Things became a bit more intrusive (and interesting) when I started 
to look at my “Characteristic Data” — that is data about who I am. Some 
of the mistakes were a bit laughable — they pegged me as of German 
ethnicity (because of my last name, naturally) when, with all due 
respect to my many German friends, that isn’t something I’d ever say 
about myself. And they got my birthday wrong — lord knows why.
 
But some of their insights were at least moderately invasive of my 
privacy, and highly accurate.  Acxiom “inferred” for example, that I’m 
married. They identified me accurately as a Republican (but notably not 
necessarily based on voter registration — instead it was the party I was
 “associated with by voter registration or as a supporter”). They knew 
there were no children in my household (all grown up) and that I run a 
small business and frequently work from home. And they knew which sorts 
of charities we supported (from surveys, online registrations and 
purchasing activity). Pretty accurate, I’d say.
 
Finally, it was completely unsurprising that the most accurate data 
about me was closely related to the most easily measurable and widely 
reported aspect of my life (at least in the digital world) — namely, my 
willingness to dive into the digital financial marketplace.  
 
 
 
Acxiom knew that I had several credit cards and used them regularly. 
Acxiom knew that I had several credit cards and used them regularly. It had a broadly accurate understanding of my household total income range [I’m not saying!]. 
They also knew all about my house — which makes sense since real 
estate and liens are all matters of public record. They knew I was a 
home owner and what the assessed value was. The data showed, accurately,
 that I had a single family dwelling and that I’d lived there longer 
than 14 years. It disclosed how old my house was (though with the rather
 imprecise range of having been built between 1900 and 1940). And, of 
course, they knew what my mortgage was, and thus had a good estimate of 
the equity I had in my home.
 
So what did I learn from this exercise?
 
In some ways, very little.  Nothing in the database surprised me, and
 the level of detail was only somewhat discomfiting. Indeed, I was more 
struck by how uninformative the database was than how detailed it was — 
what, after all, does anyone learn by knowing that I like to read? 

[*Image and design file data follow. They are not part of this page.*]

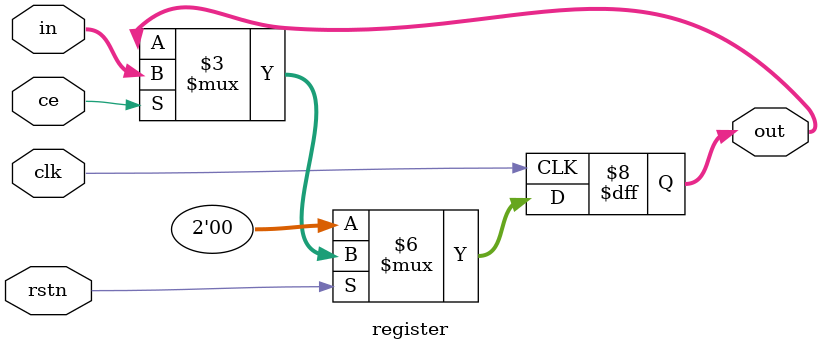
<source format=sv>
module register
#(
    parameter int WORD_WIDTH = 0,
    parameter logic [WORD_WIDTH-1:0] RESET_VALUE = 0
)
(
    input  logic                  clk,
    input  logic                  rstn,
    input  logic                  ce,   // clock-enable
    input  logic [WORD_WIDTH-1:0] in,
    output logic [WORD_WIDTH-1:0] out
);

    always_ff @(posedge clk) begin
        if (~rstn)
            out <= RESET_VALUE;
        else if (ce)
            out <= in;
    end
endmodule

</source>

Perhaps Amazon will push me book ads, but they already know I like to 
read because I buy directly from them. If they had asserted that I like 
science fiction novels or romantic comedy movies, that level of detail 
might have demonstrated a deeper grasp of who I am — but that I read at 
all seems pretty trivial information about me.
 
I do, of course, understand that Acxiom has not completely lifted the
 curtains on its data holdings. All we see at About The Data is summary 
information. You don’t get to look at the underlying data elements. But 
even so, if that’s the best they can do ….
 
In fact, what struck me most forcefully was (to borrow a phrase from 
Hannah Arendt) the banality of it all. Some, like me, see great promise 
in big data analytics as a way of identifying terrorists or tracking 
disease. Others, with greater privacy concerns, look at big data and see
 Big Brother. But when I dove into one big data set (albeit only 
partially), held by one of the largest data aggregators in the world, 
all I really became was a bit bored.
 
Maybe that’s what they wanted as a way of reassuring me. If so, Acxiom succeeded, in spades.